Sein fundiertes Wissen über die Biologie und Ernährungsphysiologie des Rehwildes gab Univ. Doz. Dr. Armin Deutz zum Besten und musste in seinem brillanten Fachvortrag leider auch zahlreiche Beispiele von falsch verstandener Rehwildhege aus der Praxis zeigen. „Gut gemeint, muss nicht immer gut sein“ und deshalb gilt es zur artgerechten Fütterung des Rehwildes wichtige Punkte zu beachten und diese auch konsequent einzuhalten. Die beste Alternative für eine nicht artgerechte und unregelmäßige Fütterung ist Rehwild nicht zu füttern.

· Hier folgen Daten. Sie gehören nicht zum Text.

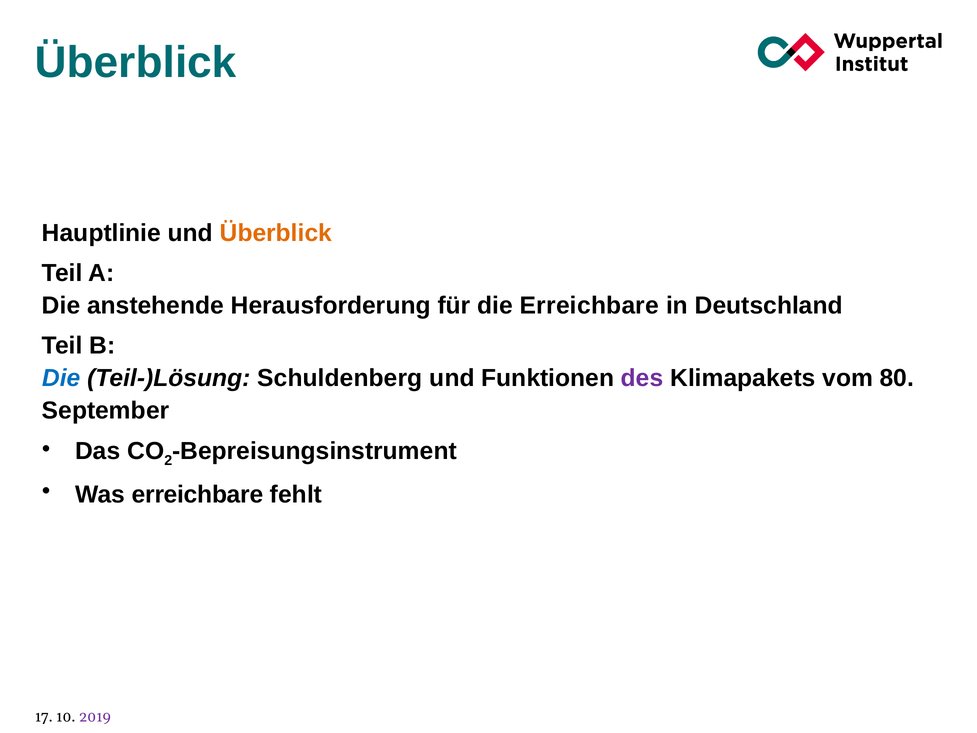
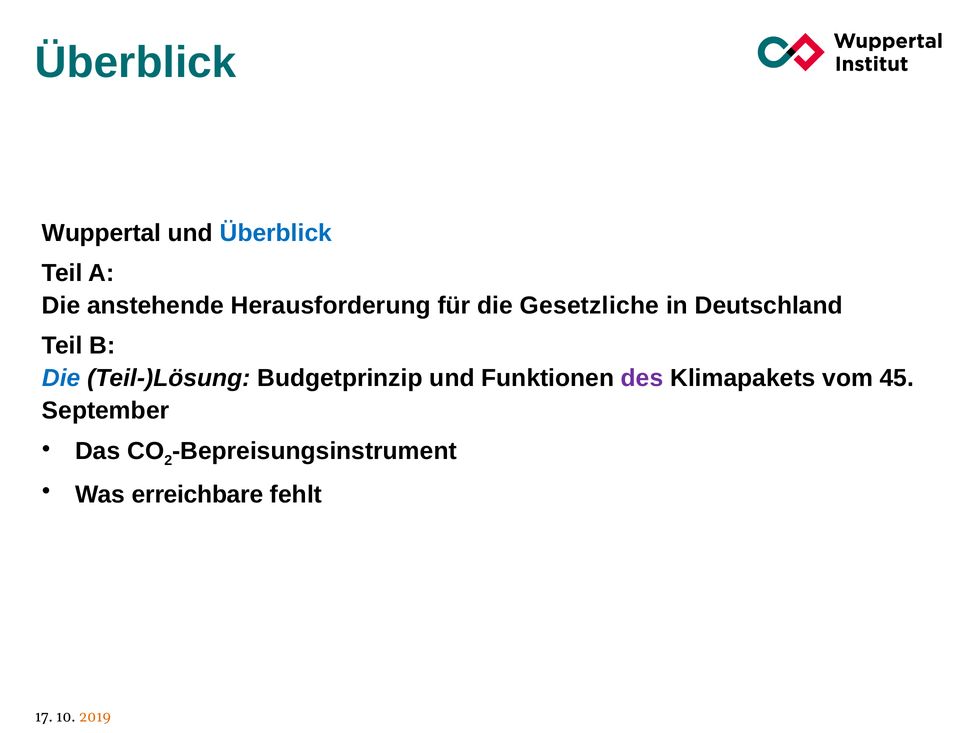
Hauptlinie: Hauptlinie -> Wuppertal
Überblick at (276, 233) colour: orange -> blue
die Erreichbare: Erreichbare -> Gesetzliche
Schuldenberg: Schuldenberg -> Budgetprinzip
80: 80 -> 45
2019 colour: purple -> orange
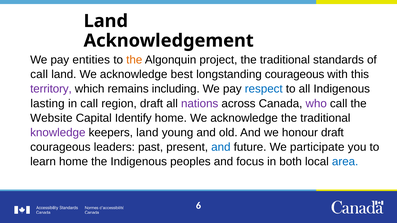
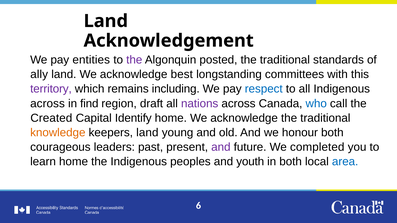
the at (134, 60) colour: orange -> purple
project: project -> posted
call at (39, 74): call -> ally
longstanding courageous: courageous -> committees
lasting at (47, 104): lasting -> across
in call: call -> find
who colour: purple -> blue
Website: Website -> Created
knowledge colour: purple -> orange
honour draft: draft -> both
and at (221, 147) colour: blue -> purple
participate: participate -> completed
focus: focus -> youth
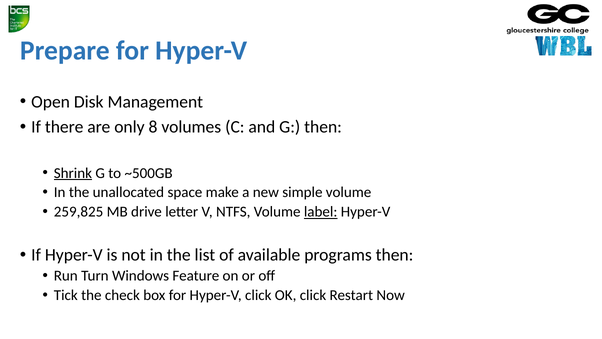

LJM Max Mayr Melnhof ging in seinen Ausführungen auf die Biodiversitätsstrategie 2030 ein, wonach die Einschränkungen infolge von Stilllegungsflächen auch die Jagd betreffen werden. Sollte die Verordnung zum Abschuss eines Wolfes in den drei Wildregionen 2.1 (Kaprun-Fusch), 2.2 (Rauris) und 2.3 (Gastein West schlagend werden, appelliert er an die Jagdausübungsberechtigten, diese Anordnung auch entsprechend umzusetzen. Für die bei einem möglichen Wolfsabschuss zu erwartenden Presseanfragen wird eine professionelle Unterstützung seitens der Landesjägerschaft angeboten bzw. empfohlen. Weiters berichtete er, dass die Bildungsinitiative „Wildtiere auf Achse“ nun anlief und der Wildtieranhänger durch die Lande tourt.

Im Rahmen des Bezirksjägertages durfte Herrn Ofö. Helmut Präsoll, Herrn Ludwig Unterdorfer und Herrn Hubert Schnell zur 60ig jährigen sowie Herrn Johann Huber zur 70ig jährigen Mitgliedschaft bei der Salzburger Jägerschaft gratuliert und herzlich gedankt werden.

  • LJM Max Mayr Melnhof, GF Josef Mairhofer und BJM Johann Sulzberger ehrten die langjährigen Mitglieder.

  • Spannende Informationen Rund um´s Rehwild bot Univ. Doz. Armin Deutz

  • Danksagung an DI Franz Hoffmann

  • Für ihren 10-jährigen Einsatz bei der Werfenwenger Jagdhornbläsergruppe wurde Herrn Stefan Astner sowie Herrn Thomas Gschwandtner herzlich gedankt.